See the documentation for ResourceCounter.

Configuring General Agents

Agent threads in Colmena take a few different configuration options. For example, the startup keyword argument means that the self.done event will not be set when this agent completes.

See agent() for more details.

Setup and Teardown Logic

Some agents require expensive operations that only need run once per application or ensure that resources are cleaned up after completion. For example, some may connect to a database to store results persistently between runs of an application.

Override the prepare_agent() and tear_down_agent() to define these methods, and remember to use thread-local storage as this function is run by every agent.

Special-Purpose Agents

There are a few common patterns of agents within Colmena, such as agents that wait for results to become available in a queue. We provide decorators that simplify creating agents for such tasks.

The reallocation example application demonstrates all three of these agent types.

Result Processing Agents

The colmena.thinker.result_processor() is for agents that respond to results becoming available. It takes a single argument that defines which topic queue to be associated with and must decorate a function that takes Result object as an input.

class Thinker(BaseThinker):
    @result_processor(topic='simulation')
    def process(self, result: Result):
        self.database.append(result)

The above example runs the process function whenever a complete task with a “simulation” topic is received.

Task Submission Agents

Task submission agents execute a function as soon as resources are available. The agent runs a decorated function once resources are acquired from a certain resource pool. Task submission agents are often paired with a result processor that receives the result and marks resources as available once a task completes.

class Thinker(BaseThinker):
    @task_submitter(task_type="sim", n_slots=1)
    def submit(self):
        task = self.queue.pop(0)
        self.queues.send_inputs(task, method='simulate', topic='simulation')

The above function submits a task from the front of a task queue once 1 slot is available from the “sim” resource pool.

Event Responder Agents

The colmena.thinker.event_responder() runs a function when a certain event is triggered. The event responder agents can be configured to request resources in a background thread that are then deallocated after the function completes.

class Thinker(BaseThinker):
    @event_responder(event_name='retrain_now', reallocate_resources=True,
                     gather_from="sim", gather_to="ml", disperse_to="sim", max_slots=1)
    def reorder(self):
        # Submit a task to re-order task queue given
        self.rec.allocate('ml', 1)  # Blocks until resources are free
        self.queues.send_inputs(self.database, self.queue, method='reorder', topic='plan')
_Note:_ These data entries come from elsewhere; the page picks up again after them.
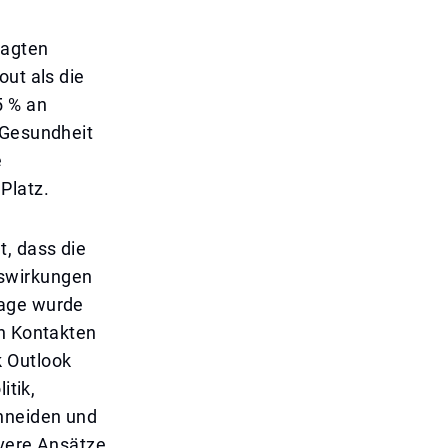
ragten
out als die
5 % an
 Gesundheit
e
Platz.
, dass die
uswirkungen
rage wurde
en Kontakten
k Outlook
itik,
hneiden und
ivere Ansätze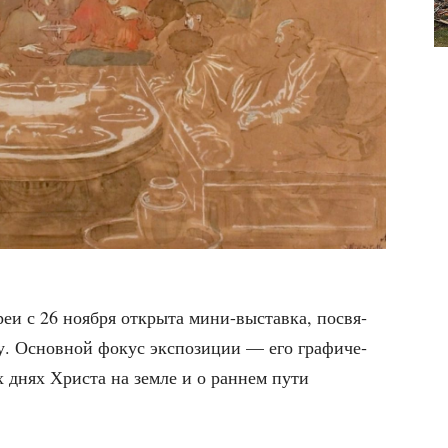
­реи с 26 нояб­ря откры­та мини-выстав­ка, посвя­
у. Основ­ной фокус экс­по­зи­ции — его гра­фи­че­
х днях Хри­ста на зем­ле и о ран­нем пути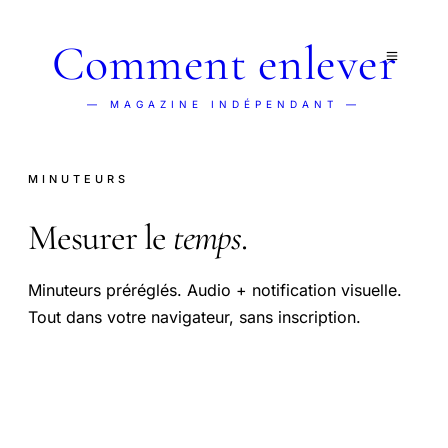
Comment enlever
— MAGAZINE INDÉPENDANT —
MINUTEURS
Mesurer le
temps
.
Minuteurs préréglés. Audio + notification visuelle.
Tout dans votre navigateur, sans inscription.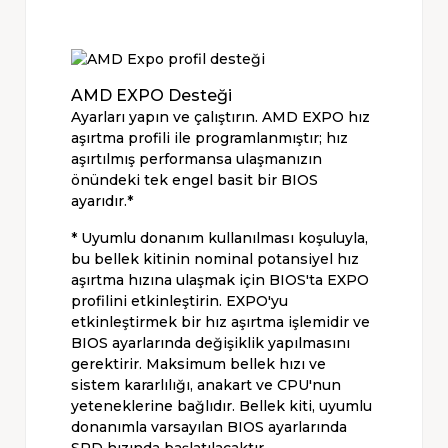
AMD EXPO Desteği
Ayarları yapın ve çalıştırın. AMD EXPO hız
aşırtma profili ile programlanmıştır; hız
aşırtılmış performansa ulaşmanızın
önündeki tek engel basit bir BIOS
ayarıdır.*
* Uyumlu donanım kullanılması koşuluyla,
bu bellek kitinin nominal potansiyel hız
aşırtma hızına ulaşmak için BIOS'ta EXPO
profilini etkinleştirin. EXPO'yu
etkinleştirmek bir hız aşırtma işlemidir ve
BIOS ayarlarında değişiklik yapılmasını
gerektirir. Maksimum bellek hızı ve
sistem kararlılığı, anakart ve CPU'nun
yeteneklerine bağlıdır. Bellek kiti, uyumlu
donanımla varsayılan BIOS ayarlarında
SPD hızında başlatılacaktır.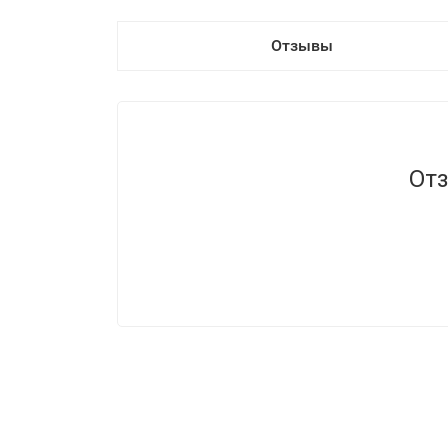
Отзывы
Отз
        # Wait for task to complete
        result = self.queues.get_result(topic='plan')
        self.rec.release('ml', 1)  # Mark that resources are unneeded

        # Store the new task queue
        self.queue = result.value

The above example performs a task to reorder the task queue when the retrain_now event is set. Colmena will automatically re-allocate resources from simulation to machine learning when the event is set and then re-allocate them back to simulation after the function completes. The Thinker class will also reset the flag once all functions triggered by the event complete.